When you think of large, extinct animals, dinosaurs are the first to spring to mind. But these were not the only large creatures to have roamed the Earth. In fact, there have been some giants around at the same time as us humans. We call these animals Pleistocene mega-fauna.
The Pleistocene is more commonly known as the Ice Age and it lasted from 2,500,000 years ago until just 9,700 BC. Mega-fauna (as you’ve probably guessed) means ‘large animals.’ Any creature which weighs more than 44kg counts as mega-fauna, so there are still a few animals around today that qualify – elephants, hippos and even humans – but these pale into insignificance next to their Ice Age equivalents. Here’s a list of some of the more notable Pleistocene mega-fauna:
- Giant Beaver – These were 2.5 metres long compared to the 1 metre length of their modern cousins.
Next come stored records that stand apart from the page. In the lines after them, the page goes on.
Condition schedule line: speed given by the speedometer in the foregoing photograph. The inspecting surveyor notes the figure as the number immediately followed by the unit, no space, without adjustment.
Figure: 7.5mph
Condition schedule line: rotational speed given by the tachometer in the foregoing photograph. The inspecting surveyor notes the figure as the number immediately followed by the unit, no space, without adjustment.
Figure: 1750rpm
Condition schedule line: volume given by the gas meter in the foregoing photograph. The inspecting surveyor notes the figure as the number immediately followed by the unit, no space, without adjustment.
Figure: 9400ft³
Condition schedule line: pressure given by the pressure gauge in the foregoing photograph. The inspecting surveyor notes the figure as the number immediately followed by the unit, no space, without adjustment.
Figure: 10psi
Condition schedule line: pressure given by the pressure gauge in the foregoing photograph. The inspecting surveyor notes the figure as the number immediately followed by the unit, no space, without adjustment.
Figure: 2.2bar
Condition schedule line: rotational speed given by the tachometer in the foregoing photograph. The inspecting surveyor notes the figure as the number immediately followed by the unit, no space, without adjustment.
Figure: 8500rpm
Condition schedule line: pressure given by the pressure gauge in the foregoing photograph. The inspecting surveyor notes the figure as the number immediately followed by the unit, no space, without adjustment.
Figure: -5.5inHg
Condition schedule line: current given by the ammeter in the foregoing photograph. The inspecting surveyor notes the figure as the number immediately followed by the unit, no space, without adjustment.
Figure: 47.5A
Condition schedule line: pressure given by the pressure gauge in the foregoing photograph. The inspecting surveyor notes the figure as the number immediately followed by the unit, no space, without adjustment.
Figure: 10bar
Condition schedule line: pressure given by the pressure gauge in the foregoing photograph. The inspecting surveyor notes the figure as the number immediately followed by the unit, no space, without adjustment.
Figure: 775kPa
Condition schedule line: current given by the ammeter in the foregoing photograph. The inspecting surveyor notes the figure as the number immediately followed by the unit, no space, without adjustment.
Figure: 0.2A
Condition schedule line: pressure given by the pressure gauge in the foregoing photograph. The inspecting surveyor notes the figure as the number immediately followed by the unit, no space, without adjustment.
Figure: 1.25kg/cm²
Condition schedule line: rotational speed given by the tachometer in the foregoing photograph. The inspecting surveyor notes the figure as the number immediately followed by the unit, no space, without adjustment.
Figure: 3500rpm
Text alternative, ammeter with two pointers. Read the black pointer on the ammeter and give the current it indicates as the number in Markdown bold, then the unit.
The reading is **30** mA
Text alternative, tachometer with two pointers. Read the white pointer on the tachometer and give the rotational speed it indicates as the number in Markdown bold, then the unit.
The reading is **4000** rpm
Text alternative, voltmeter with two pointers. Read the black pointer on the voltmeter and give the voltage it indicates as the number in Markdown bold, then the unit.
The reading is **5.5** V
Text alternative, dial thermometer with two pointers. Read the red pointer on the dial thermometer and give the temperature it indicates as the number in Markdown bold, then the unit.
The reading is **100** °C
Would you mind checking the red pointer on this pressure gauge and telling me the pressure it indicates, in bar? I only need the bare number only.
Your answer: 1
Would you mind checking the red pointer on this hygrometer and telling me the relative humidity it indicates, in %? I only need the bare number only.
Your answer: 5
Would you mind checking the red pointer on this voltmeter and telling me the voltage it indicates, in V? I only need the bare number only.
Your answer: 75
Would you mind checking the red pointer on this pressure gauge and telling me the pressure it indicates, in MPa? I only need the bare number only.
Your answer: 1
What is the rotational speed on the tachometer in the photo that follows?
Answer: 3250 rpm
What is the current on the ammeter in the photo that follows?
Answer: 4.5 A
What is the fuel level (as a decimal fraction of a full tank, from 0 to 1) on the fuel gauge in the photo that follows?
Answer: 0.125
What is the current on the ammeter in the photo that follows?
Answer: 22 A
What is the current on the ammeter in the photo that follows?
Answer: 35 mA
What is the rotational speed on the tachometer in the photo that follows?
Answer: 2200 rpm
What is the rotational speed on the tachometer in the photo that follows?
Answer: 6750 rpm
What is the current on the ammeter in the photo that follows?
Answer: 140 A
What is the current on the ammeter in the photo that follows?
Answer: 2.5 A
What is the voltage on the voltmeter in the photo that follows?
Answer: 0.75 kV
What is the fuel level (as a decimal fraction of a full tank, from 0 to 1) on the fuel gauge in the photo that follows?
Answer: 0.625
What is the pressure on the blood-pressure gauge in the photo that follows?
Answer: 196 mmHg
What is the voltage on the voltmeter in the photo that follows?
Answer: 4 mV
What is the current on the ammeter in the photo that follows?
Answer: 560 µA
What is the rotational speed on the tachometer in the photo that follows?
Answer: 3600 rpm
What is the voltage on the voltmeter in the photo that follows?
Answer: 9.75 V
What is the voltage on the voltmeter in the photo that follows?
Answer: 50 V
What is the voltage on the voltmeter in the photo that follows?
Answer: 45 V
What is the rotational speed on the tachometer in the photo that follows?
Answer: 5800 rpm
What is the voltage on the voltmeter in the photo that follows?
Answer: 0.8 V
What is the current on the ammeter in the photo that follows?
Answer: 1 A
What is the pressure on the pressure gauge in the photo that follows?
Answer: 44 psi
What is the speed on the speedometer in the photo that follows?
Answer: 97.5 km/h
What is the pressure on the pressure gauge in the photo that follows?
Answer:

Imagine the dams they could build!
- Woolly Rhino – Very similar to their modern counterparts but covered in thick fur to protect them from the cold. They had two horns on their snouts, one of which was about 60cm long!
- Aurochs – This was very similar to the modern ox, but larger at almost 2 metres tall and with two large horns. They survived beyond the Ice Age and the last one died in the 17th Century
- Smilodon – Better known as the sabre toothed tiger. This was about the same size as the modern tiger but armed with 28cm long canine teeth. Imagine meeting one of those on a walk in the woods!
- Eremotherium – This was a giant sloth which stood some 6 metres tall. That’s higher than a giraffe and a far cry from today’s more modest sloths
- Glyptodon – This was a very large armadillo. How large? Well, about the same size as a Volkswagon Beetle car!
- Mammoth – Probably the most famous of the Ice Age mega-fauna. Mammoths came in a variety of sizes but the biggest was considerably larger than an African elephant. They were all covered in thick fur to keep them warm
So what brought about the demise of these giants? Well, we think there were two things which, in conjunction, proved to be too much for the animals to bear. The first was the last glaciation. You see, the Ice Age wasn’t always cold. There were warm periods interspersed with colder ones in which the ice spread southwards from the Arctic. Though they were adapted to the cold, these periods of glaciation would have put extra strain on them.
They had survived past glaciations though, so why was this last one different? The answer is men. By that time (a mere 11,000 years ago) we had become quite good at hunting. We’d also spread to most parts of the globe – including the far north – so there was nowhere to hide. Does this sound familiar? Human expansion and climate change are the main threat to today’s animals. Hopefully we can learn the lessons of the past and stop today’s species going the way of their Ice Age ancestors.